Le septième album des Bunnymen est en fait le troisième album solo de Ian McCulloch. Et son premier chef-d’oeuvre. On est d’abord saisi d’une légère appréhension en découvrant la pochette où, pour la première fois en vingt ans, Ian McCulloch figure seul. Chez les Hommes Lapins, par les temps qui courent, on a visiblement du […]
Le septième album des Bunnymen est en fait le troisième album solo de Ian McCulloch. Et son premier chef-d’oeuvre.
On est d’abord saisi d’une légère appréhension en découvrant la pochette où, pour la première fois en vingt ans, Ian McCulloch figure seul. Chez les Hommes Lapins, par les temps qui courent, on a visiblement du plomb dans le râble. Réunis en grande pompe en 97, les voilà de nouveau au bord de la dispersion générale. Le bassiste Les Pattinson, retenu par ses devoirs familiaux, n’a pas souhaité poursuivre la cure de jouvence entreprise il y a deux ans avec le très acclamé Evergreen.

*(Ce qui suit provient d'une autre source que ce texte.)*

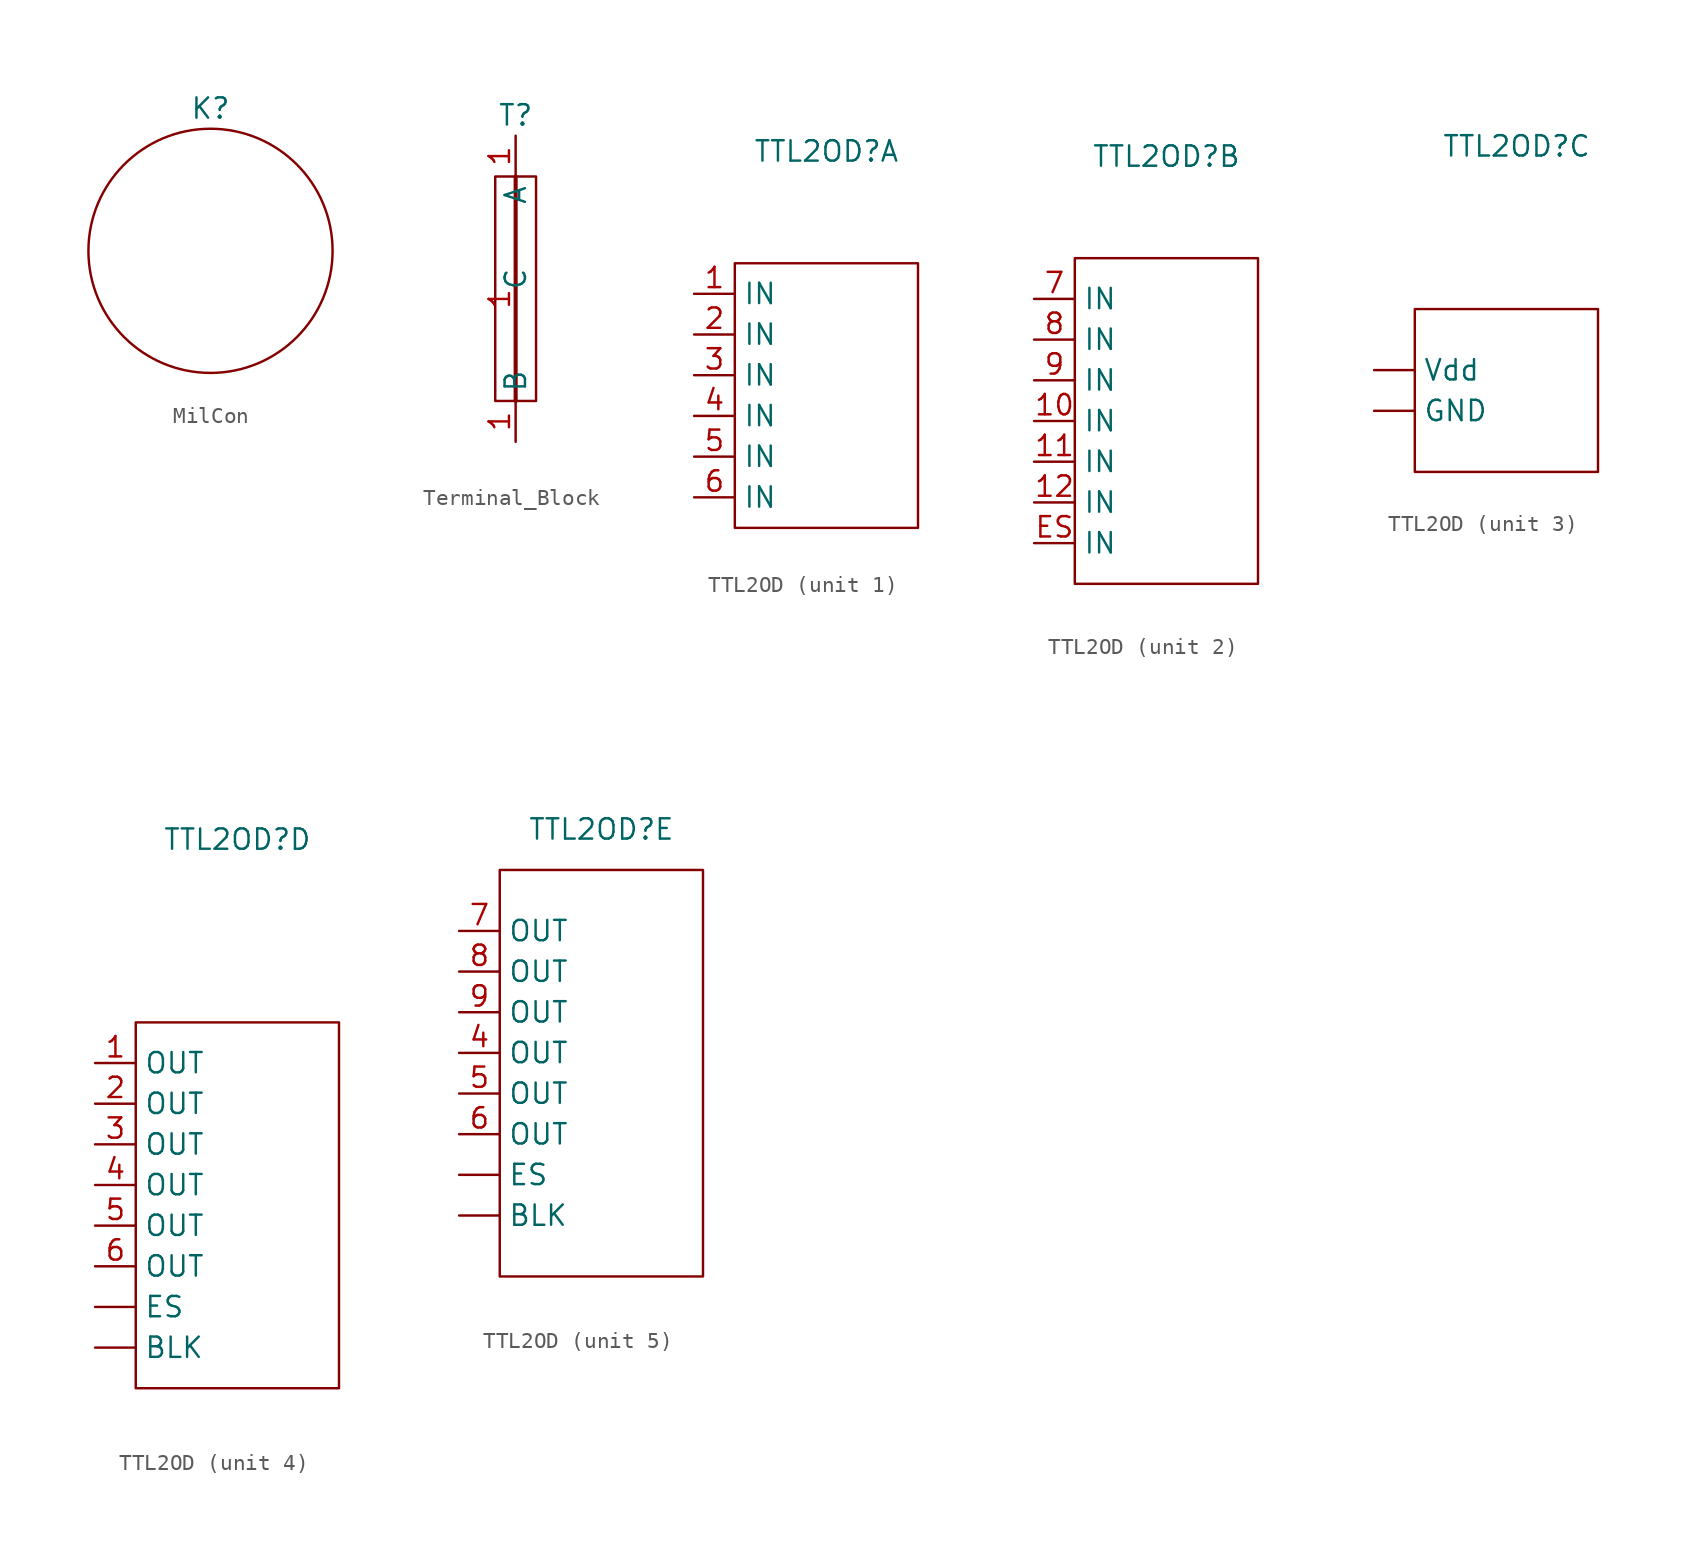
<source format=kicad_sym>
(kicad_symbol_lib
  (version 20231120)
  (generator "kicad_symbol_editor")
  (generator_version "8.0")
  (symbol "MilCon"
    (property "Reference" "K"
      (at 0 0 0)
      (effects (font (size 1.27 1.27))))
    (property "Value" ""
      (at 0 0 0)
      (effects (font (size 1.27 1.27))))
    (symbol "MilCon_0_1"
      (circle (center 0 -8.89) (radius 7.62) (stroke (width 0) (type default)) (fill (type none)))))
  (symbol "Terminal_Block"
    (property "Reference" "T"
      (at 0 0 0)
      (effects (font (size 1.27 1.27))))
    (property "Value" ""
      (at 0 0 0)
      (effects (font (size 1.27 1.27))))
    (symbol "Terminal_Block_0_1"
      (rectangle (start -1.27 -3.81) (end 1.27 -17.78) (stroke (width 0) (type default)) (fill (type none))))
    (symbol "Terminal_Block_1_1"
      (polyline (pts (xy 0 -3.81) (xy 0 -17.78)) (stroke (width 0.254) (type default)) (fill (type none)))
      (pin bidirectional line (at 0 -1.27 270) (length 2.54) (name "A" (effects (font (size 1.27 1.27)))) (number "1" (effects (font (size 1.27 1.27)))))
      (pin bidirectional line (at 0 -20.32 90) (length 2.54) (name "B" (effects (font (size 1.27 1.27)))) (number "1" (effects (font (size 1.27 1.27)))))
      (pin bidirectional line (at 0 -11.43 90) (length 0) (name "C" (effects (font (size 1.27 1.27)))) (number "1" (effects (font (size 1.27 1.27)))))))
  (symbol "TTL2OD"
    (property "Reference" "TTL2OD"
      (at 0 15.24 0)
      (effects (font (size 1.27 1.27))))
    (property "Value" ""
      (at -5.715 17.78 0)
      (effects (font (size 1.27 1.27))))
    (property "ki_locked" ""
      (at 0 0 0)
      (effects (font (size 1.27 1.27))))
    (symbol "TTL2OD_1_1"
      (unit_name "In-1")
      (rectangle (start -5.715 8.255) (end 5.715 -8.255) (stroke (width 0) (type default)) (fill (type none)))
      (pin input line (at -8.255 6.35 0) (length 2.54) (name "IN" (effects (font (size 1.27 1.27)))) (number "1" (effects (font (size 1.27 1.27)))))
      (pin input line (at -8.255 3.81 0) (length 2.54) (name "IN" (effects (font (size 1.27 1.27)))) (number "2" (effects (font (size 1.27 1.27)))))
      (pin input line (at -8.255 1.27 0) (length 2.54) (name "IN" (effects (font (size 1.27 1.27)))) (number "3" (effects (font (size 1.27 1.27)))))
      (pin input line (at -8.255 -1.27 0) (length 2.54) (name "IN" (effects (font (size 1.27 1.27)))) (number "4" (effects (font (size 1.27 1.27)))))
      (pin input line (at -8.255 -3.81 0) (length 2.54) (name "IN" (effects (font (size 1.27 1.27)))) (number "5" (effects (font (size 1.27 1.27)))))
      (pin input line (at -8.255 -6.35 0) (length 2.54) (name "IN" (effects (font (size 1.27 1.27)))) (number "6" (effects (font (size 1.27 1.27))))))
    (symbol "TTL2OD_2_1"
      (unit_name "In-2")
      (rectangle (start -5.715 8.89) (end 5.715 -11.43) (stroke (width 0) (type default)) (fill (type none)))
      (pin input line (at -8.255 -1.27 0) (length 2.54) (name "IN" (effects (font (size 1.27 1.27)))) (number "10" (effects (font (size 1.27 1.27)))))
      (pin input line (at -8.255 -3.81 0) (length 2.54) (name "IN" (effects (font (size 1.27 1.27)))) (number "11" (effects (font (size 1.27 1.27)))))
      (pin input line (at -8.255 -6.35 0) (length 2.54) (name "IN" (effects (font (size 1.27 1.27)))) (number "12" (effects (font (size 1.27 1.27)))))
      (pin input line (at -8.255 6.35 0) (length 2.54) (name "IN" (effects (font (size 1.27 1.27)))) (number "7" (effects (font (size 1.27 1.27)))))
      (pin input line (at -8.255 3.81 0) (length 2.54) (name "IN" (effects (font (size 1.27 1.27)))) (number "8" (effects (font (size 1.27 1.27)))))
      (pin input line (at -8.255 1.27 0) (length 2.54) (name "IN" (effects (font (size 1.27 1.27)))) (number "9" (effects (font (size 1.27 1.27)))))
      (pin input line (at -8.255 -8.89 0) (length 2.54) (name "IN" (effects (font (size 1.27 1.27)))) (number "ES" (effects (font (size 1.27 1.27))))))
    (symbol "TTL2OD_3_1"
      (unit_name "SUPPLY")
      (rectangle (start -6.35 5.08) (end 5.08 -5.08) (stroke (width 0) (type default)) (fill (type none)))
      (pin power_in line (at -8.89 -1.27 0) (length 2.54) (name "GND" (effects (font (size 1.27 1.27)))) (number "" (effects (font (size 1.27 1.27)))))
      (pin power_in line (at -8.89 1.27 0) (length 2.54) (name "Vdd" (effects (font (size 1.27 1.27)))) (number "" (effects (font (size 1.27 1.27))))))
    (symbol "TTL2OD_4_1"
      (unit_name "OUT-1")
      (rectangle (start -6.35 3.81) (end 6.35 -19.05) (stroke (width 0) (type default)) (fill (type none)))
      (pin open_collector line (at -8.89 -16.51 0) (length 2.54) (name "BLK" (effects (font (size 1.27 1.27)))) (number "" (effects (font (size 1.27 1.27)))))
      (pin open_collector line (at -8.89 -13.97 0) (length 2.54) (name "ES" (effects (font (size 1.27 1.27)))) (number "" (effects (font (size 1.27 1.27)))))
      (pin open_collector line (at -8.89 1.27 0) (length 2.54) (name "OUT" (effects (font (size 1.27 1.27)))) (number "1" (effects (font (size 1.27 1.27)))))
      (pin open_collector line (at -8.89 -1.27 0) (length 2.54) (name "OUT" (effects (font (size 1.27 1.27)))) (number "2" (effects (font (size 1.27 1.27)))))
      (pin open_collector line (at -8.89 -3.81 0) (length 2.54) (name "OUT" (effects (font (size 1.27 1.27)))) (number "3" (effects (font (size 1.27 1.27)))))
      (pin open_collector line (at -8.89 -6.35 0) (length 2.54) (name "OUT" (effects (font (size 1.27 1.27)))) (number "4" (effects (font (size 1.27 1.27)))))
      (pin open_collector line (at -8.89 -8.89 0) (length 2.54) (name "OUT" (effects (font (size 1.27 1.27)))) (number "5" (effects (font (size 1.27 1.27)))))
      (pin open_collector line (at -8.89 -11.43 0) (length 2.54) (name "OUT" (effects (font (size 1.27 1.27)))) (number "6" (effects (font (size 1.27 1.27))))))
    (symbol "TTL2OD_5_1"
      (unit_name "OUT-2")
      (rectangle (start -6.35 12.7) (end 6.35 -12.7) (stroke (width 0) (type default)) (fill (type none)))
      (pin open_collector line (at -8.89 -8.89 0) (length 2.54) (name "BLK" (effects (font (size 1.27 1.27)))) (number "" (effects (font (size 1.27 1.27)))))
      (pin open_collector line (at -8.89 -6.35 0) (length 2.54) (name "ES" (effects (font (size 1.27 1.27)))) (number "" (effects (font (size 1.27 1.27)))))
      (pin open_collector line (at -8.89 1.27 0) (length 2.54) (name "OUT" (effects (font (size 1.27 1.27)))) (number "4" (effects (font (size 1.27 1.27)))))
      (pin open_collector line (at -8.89 -1.27 0) (length 2.54) (name "OUT" (effects (font (size 1.27 1.27)))) (number "5" (effects (font (size 1.27 1.27)))))
      (pin open_collector line (at -8.89 -3.81 0) (length 2.54) (name "OUT" (effects (font (size 1.27 1.27)))) (number "6" (effects (font (size 1.27 1.27)))))
      (pin open_collector line (at -8.89 8.89 0) (length 2.54) (name "OUT" (effects (font (size 1.27 1.27)))) (number "7" (effects (font (size 1.27 1.27)))))
      (pin open_collector line (at -8.89 6.35 0) (length 2.54) (name "OUT" (effects (font (size 1.27 1.27)))) (number "8" (effects (font (size 1.27 1.27)))))
      (pin open_collector line (at -8.89 3.81 0) (length 2.54) (name "OUT" (effects (font (size 1.27 1.27)))) (number "9" (effects (font (size 1.27 1.27))))))))
</source>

Will Sergeant, quant à lui, se voit relégué à un humiliant rôle de potiche, comme si McCulloch avait brutalement décidé de lui faire payer les arriérés de ce malheureux faux pas de 90, l’album Reverberation, où le guitariste usurpa le nom d’Echo & The Bunnymen pour s’emparer des commandes d’un groupe alors moribond.
Bref, le septième album d’Echo est avant tout un album d’ego : dominé, vampirisé, occupé d’une extrémité à l’autre et dans tout son volume par un McCulloch ravi de pouvoir cabotiner comme il l’entend.
Mais contrairement à ses semi-ratages solo précédents (l’attachant mais fluet Candleland et le très bâclé Mysterio), cette fois il a pris soin de chaudement l’entourer, d’assurer à sa voix des arrières confortables sur lesquels elle s’étend, s’entortille, se pâme et se fond comme dans un écrin sur mesure. Jimmy Webb is God, proclamaient il y a de ça quelques mois les malheureux Boo Radleys, ce à quoi plusieurs chansons des Bunnymen se chargent ici de faire écho, à commencer par Rust, single de rêve, littéralement emporté par une rivière de cordes dont Big Jim aurait pu de son divin doigté border le lit.
Pas de sortie en mer agitée façon Ocean rain cette fois : McCulloch, au bord de la quarantaine, préfère désormais aux affrontements houleux le calme mélancolique des décors d’eau douce et des feuillages tremblants, les violons replets aux pizzicati cinglants, un amical soleil semi-couchant et à une pleine lune tueuse. What are you going to do with your life devrait logiquement s’attirer les foudres de tous ceux qui, en entendant les noms de Bacharach, Don Costa ou Mancini, sortent illico leurs gousses d’ail et voient l’écume du fiel leur monter aux lèvres. Dans les aumôneries cold-wave intégristes (ça existe encore ces cochonneries ?), on risque plus de le brûler vif que de lui brûler un cierge.
La chanson titre, modelée d’après les rondeurs sublimes d’Everybody’s talking, ouvre une voie royale, un boulevard des coeurs brisés, sous les semelles d’un McCulloch qui, dès lors, n’a plus qu’à dérouler sa foulée élégante sur neuf chansons dont aucune (hormis peut-être la surchargée Lost on you) ne lui coupera le souffle ni brisera son élan. Deux d’entre elles, parmi les meilleures (Get in the car et When it all blows over), reçoivent la visite, pour une fois très courtoise, des Fun Lovin’ Criminals, mais rien n’y change : McCulloch ne laisse pas une miette de l’album lui échapper, et à la question posée par le titre on devine à l’avance sa réponse : « Je serai Sinatra, Bowie et Leonard Cohen à la fois. » Le pire, c’est qu’on l’en croit désormais capable.